EXERCISE INPUTS:
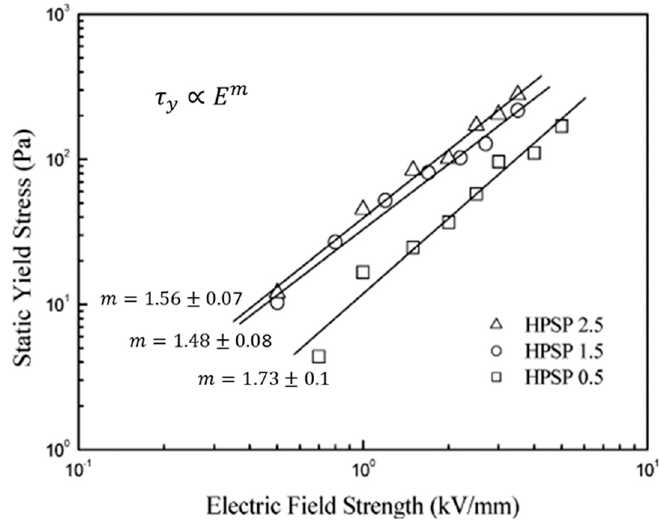
Figure 13. Yield stress vs. electrical field strength for highly substituted potato starch phosphate (HPSP)-based ER suspension with different molar ratios, reprinted with permission from [124]. Copyright American Chemical Society, 2005.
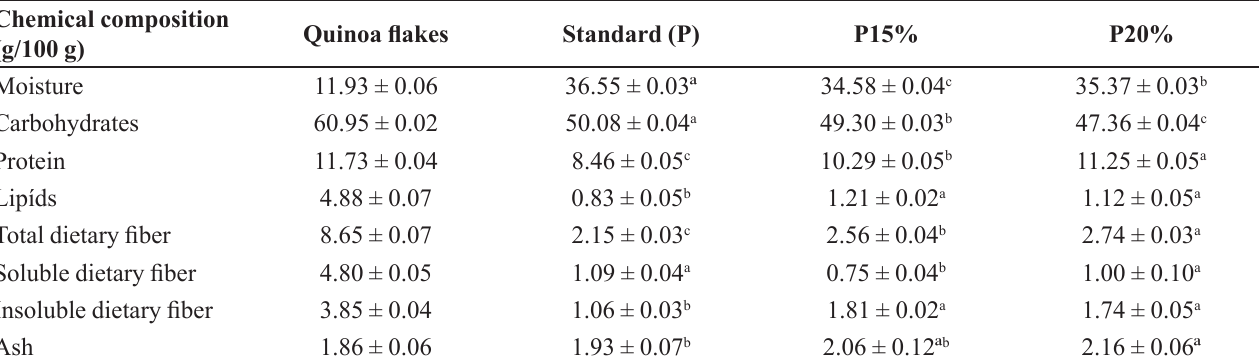
TABLE II - Chemical composition of quinoa flakes and bread made with and without pseudocereal Chemical composition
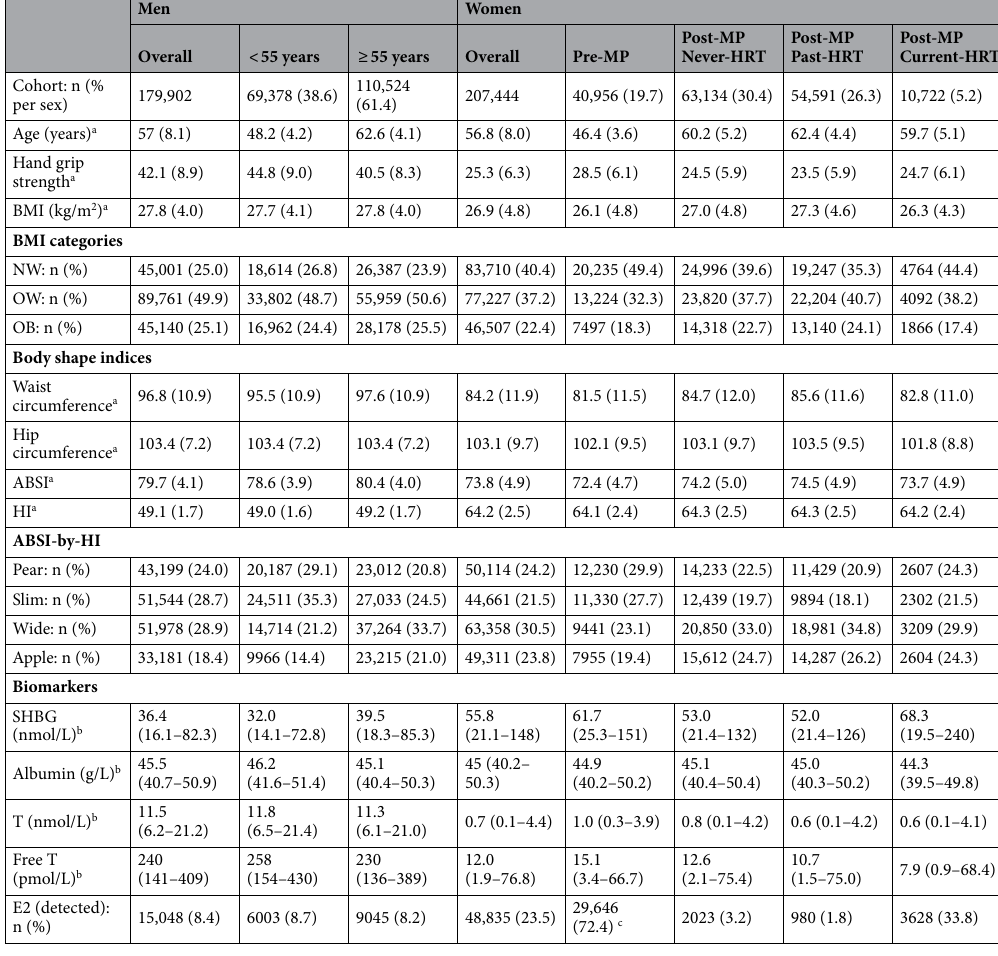
Table 1. Anthropometric characteristics of study participants and biomarker levels. ABSI a body shape index (cut-offs ≥ 80 for men, ≥ 73 for women), Apple large-ABSI-small-HI, BMI body mass index, E2 oestradiol, HI hip index (cut-offs ≥ 49 for men, ≥ 64 for women), HRT hormone replacement therapy, NW normal weight (BMI ≥ 18.5 to < 25 kg/m 2 ), OB obese (BMI ≥ 30 to < 45 kg/m 2 ), OW overweight (BMI ≥ 25 to < 30 kg/m 2 ), Pear small-ABSI-large-HI, Post-MP post-menopausal, Pre-MP pre-menopausal, SHBG sex hormone binding globulin, Slim small-ABSI-small-HI, T testosterone, Wide large-ABSI-large-HI, n ( % ) number (percentage from total per column); a mean (standard deviation); b geometric mean (95% reference range); c for Pre-MP women, E2 (pmol/L) was 318 (50–2007) and free E2 (pmol/L) was 6.5 (1.1–39.6). Participant groups are defined in Supplementary Fig.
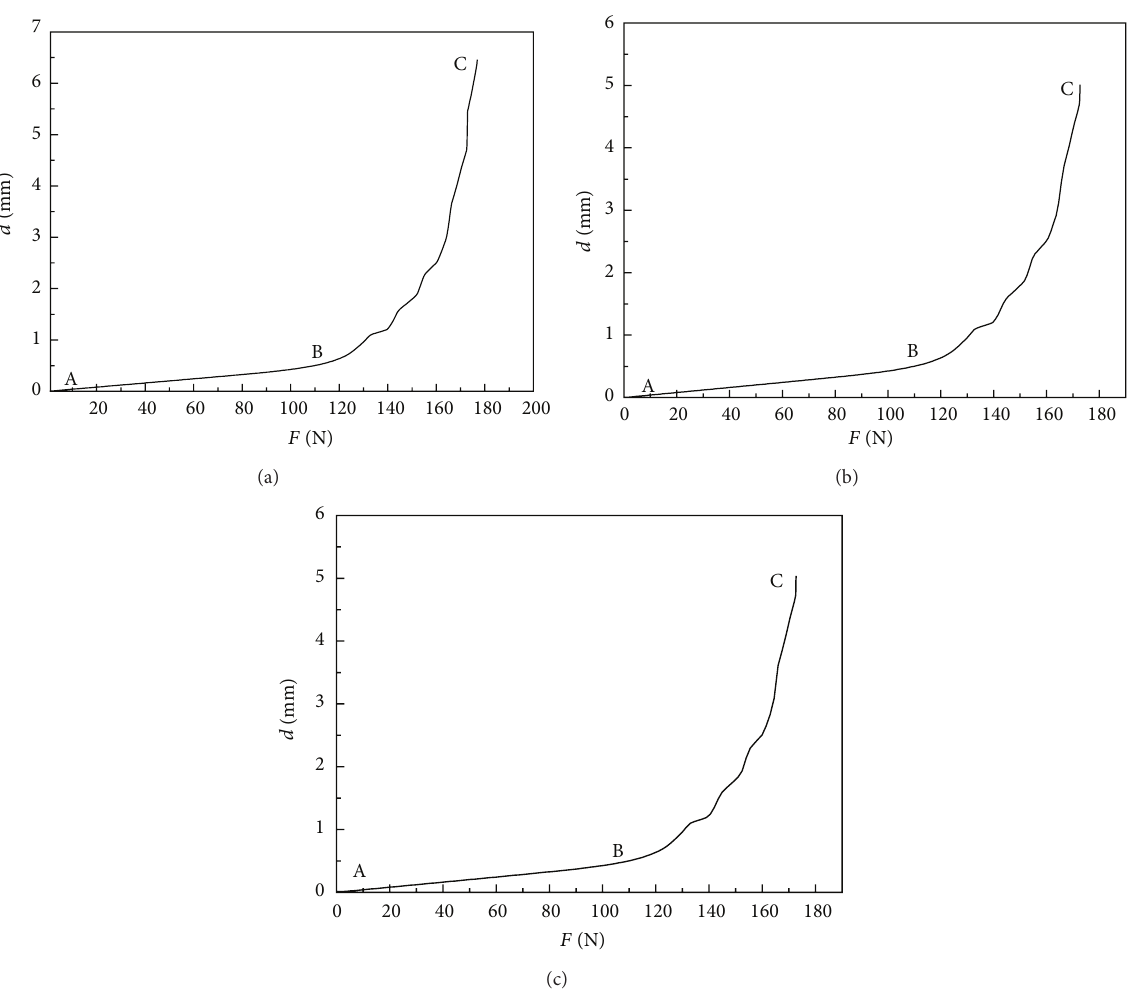
Figure 6: The results of finite element simulation. (a) The relationship between the bending deflection and the applying load of the reference point. The load spectrum is 𝐹 = 𝑡 ; (b) the relationship between the bending deflection and the applying load of the reference point. The load spectrum is 𝐹 = 2𝑡 ; (c) the relationship between the bending deflection and the applying load of the reference point. The load spectrum is 𝐹 = 3𝑡 .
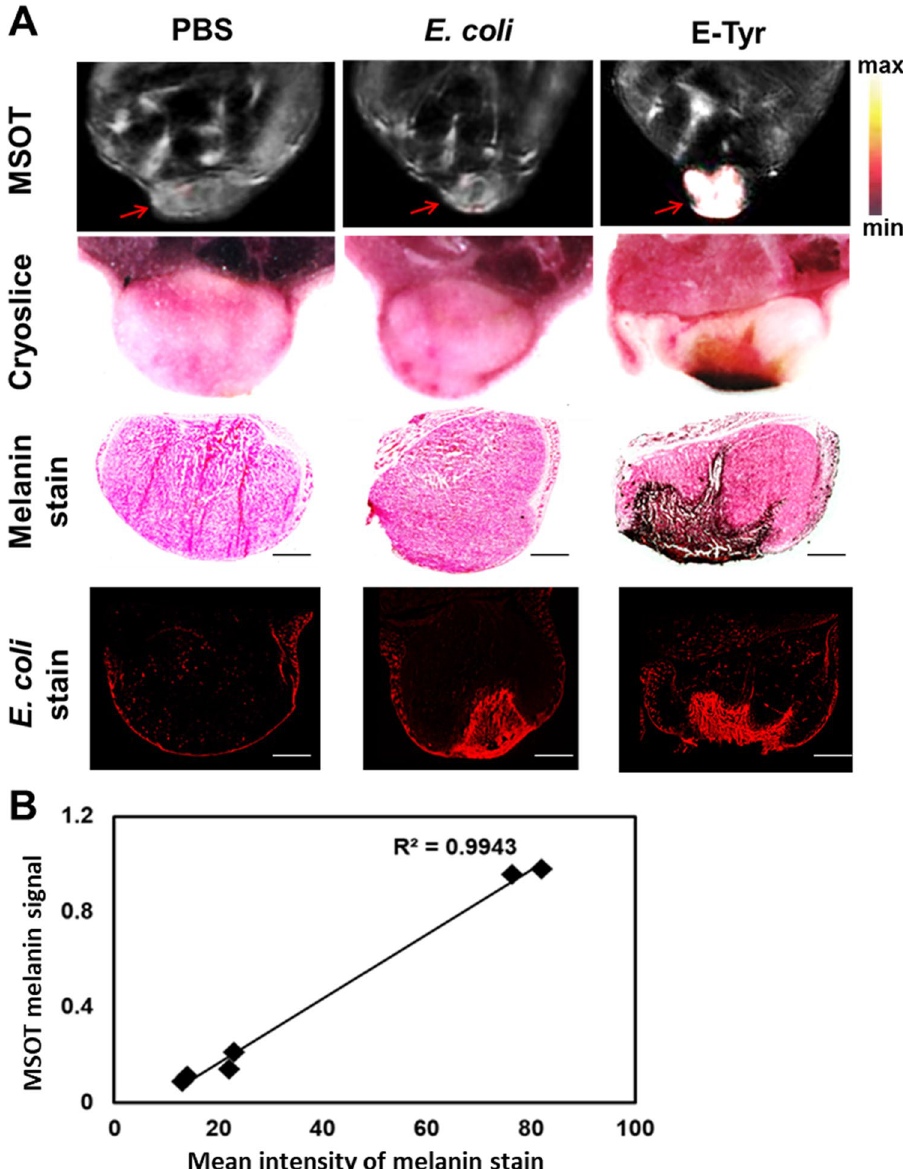
Figure 3. Correlation between tumor optoacoustic melanin signal in vivo and the distribution of melanin in tumor cryo sections. ( A ) MSOT images of melanin signal using CT26 tumor-bearing live mice 24 h after E-Tyr injection (Top). Cyro-slice image of tumors. Tumors were assessed by specific melanin staining (darkbrown, middle) using the Fontana-Masson stain and E. coli stain (red fluorescence, bottom) with a specific E. coli antibody. High magnification (× 100) images of melanin and E. coli stains were obtained using the software ZENblue (CarlZeiss). ( B ) Correlation of the melanin signal of MSOT (24 h) and the mean intensity of melanin stain by the Pearson correlation method (R 2 = 0.9943, n =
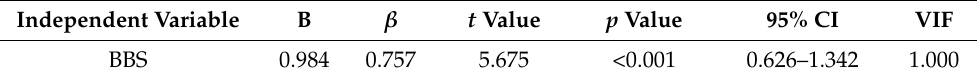
Table 3. Clinical factors associated with the leg extension angle on the affected side in stepwise multiple regression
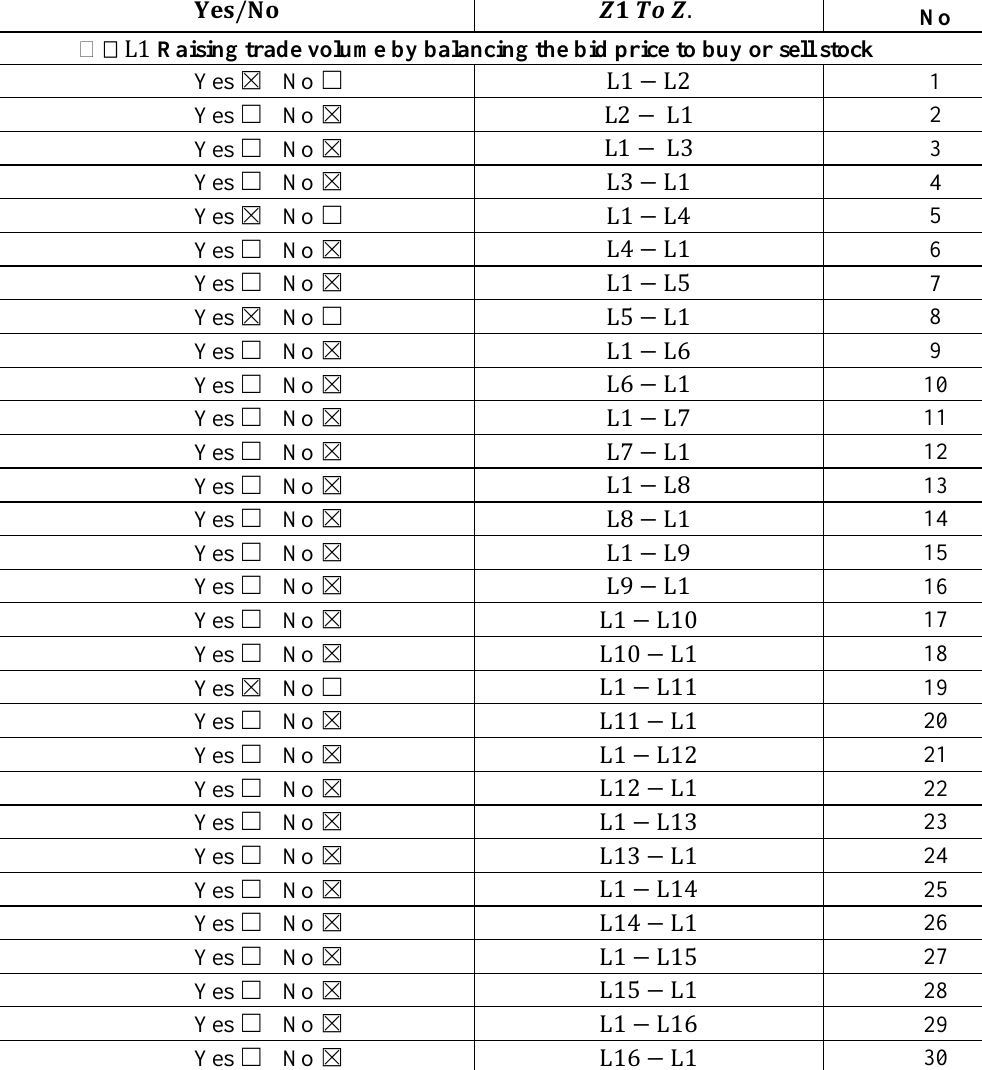
Table 8. Pair comparison between propositions based on matrix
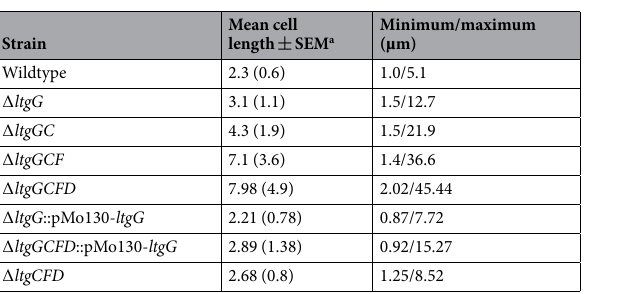
Mean cell length ± SEM a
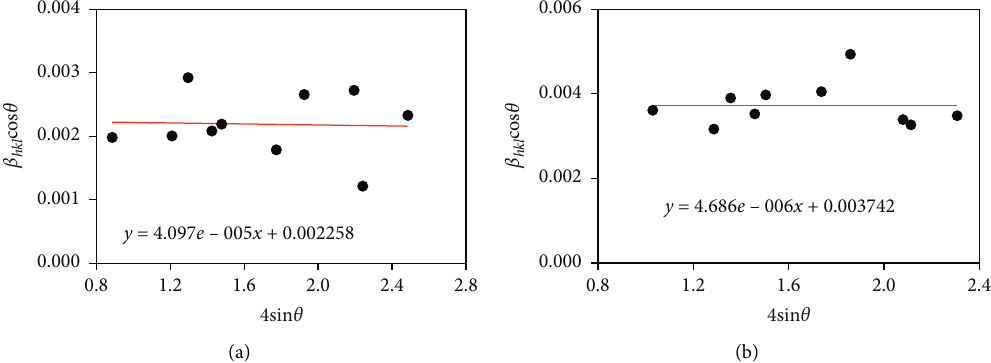
Figure 2: UDM plot for Al 2 O 3 /10wt. % SiC sample: (a) electrical resistance heating sintering and (b) microwave sintering.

YOUR INSTRUCTIONS:
Before answering, find the line with "TABLE II - Chemical" in the records above; then reproduce exactly each line from the first through that line, leaving out pictures.

ANSWER TO THE EXERCISE:
Figure 13. Yield stress vs. electrical field strength for highly substituted potato starch phosphate (HPSP)-based ER suspension with different molar ratios, reprinted with permission from [124]. Copyright American Chemical Society, 2005.
TABLE II - Chemical composition of quinoa flakes and bread made with and without pseudocereal Chemical composition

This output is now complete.